(Saved data entries)
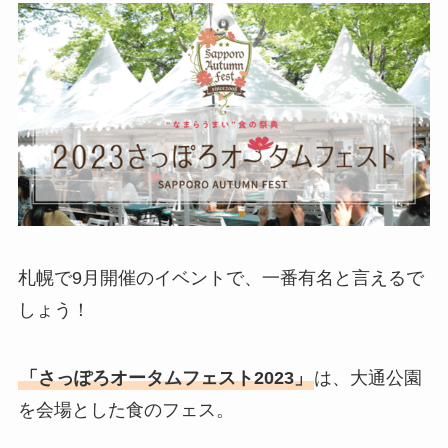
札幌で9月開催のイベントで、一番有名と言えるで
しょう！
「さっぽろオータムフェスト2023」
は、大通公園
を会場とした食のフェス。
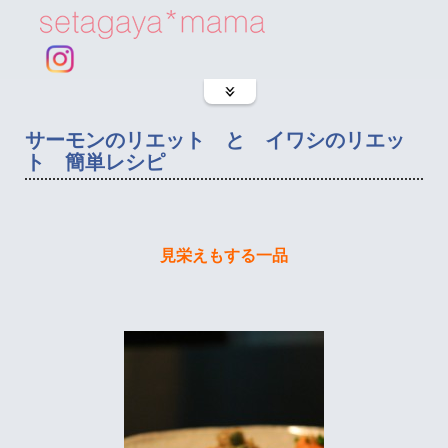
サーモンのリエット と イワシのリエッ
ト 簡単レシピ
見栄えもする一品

==

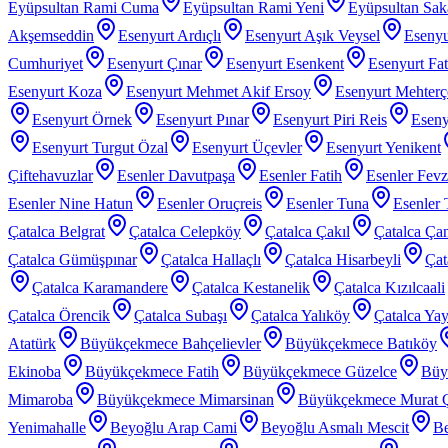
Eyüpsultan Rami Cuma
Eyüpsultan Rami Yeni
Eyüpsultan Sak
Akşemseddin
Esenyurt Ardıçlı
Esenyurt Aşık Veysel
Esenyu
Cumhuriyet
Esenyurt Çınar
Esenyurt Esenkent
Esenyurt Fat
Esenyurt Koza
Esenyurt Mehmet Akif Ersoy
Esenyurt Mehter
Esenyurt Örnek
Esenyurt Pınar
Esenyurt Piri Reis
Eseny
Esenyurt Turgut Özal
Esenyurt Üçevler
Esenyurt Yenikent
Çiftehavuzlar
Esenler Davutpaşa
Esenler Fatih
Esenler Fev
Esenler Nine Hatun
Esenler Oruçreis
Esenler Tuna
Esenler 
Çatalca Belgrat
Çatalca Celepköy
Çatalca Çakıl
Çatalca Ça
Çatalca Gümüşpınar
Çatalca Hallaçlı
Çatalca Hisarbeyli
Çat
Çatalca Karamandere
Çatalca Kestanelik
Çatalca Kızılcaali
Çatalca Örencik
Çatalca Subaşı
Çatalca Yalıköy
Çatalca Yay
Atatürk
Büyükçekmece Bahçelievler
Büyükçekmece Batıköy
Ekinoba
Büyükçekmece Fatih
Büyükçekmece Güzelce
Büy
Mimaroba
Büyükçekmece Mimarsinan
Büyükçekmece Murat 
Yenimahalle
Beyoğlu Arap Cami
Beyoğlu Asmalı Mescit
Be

-- Required work --
What number of lines in the records hold the word "Büyükçekmece"? Reply with that number alone.

-- Answer space --
6